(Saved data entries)

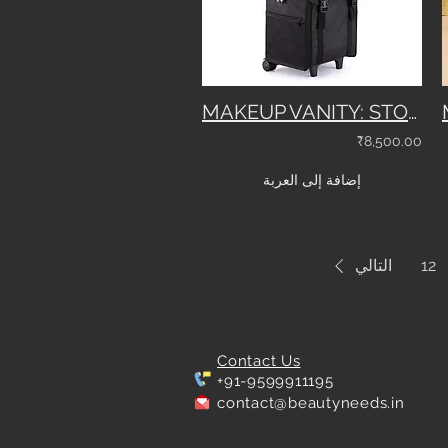
MAKEUP VANITY: STORAGE VANITY HZB-06
₹8,500.00
إضافة إلى العربة
12
التالي
Contact Us
+91-9599911195
contact@beautyneeds.in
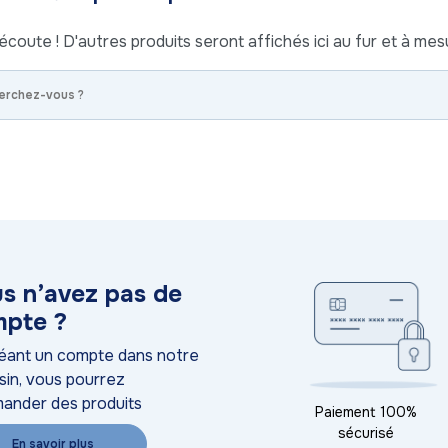
écoute ! D'autres produits seront affichés ici au fur et à mesu
s n’avez pas de
pte ?
éant un compte dans notre
in, vous pourrez
ander des produits
Paiement 100%
sécurisé
En savoir plus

*EXERCISE PROMPT:* Return each line from the records above that contains the word "produits".

*ANSWER TO THIS PROBLEM:*
écoute ! D'autres produits seront affichés ici au fur et à mesu
ander des produits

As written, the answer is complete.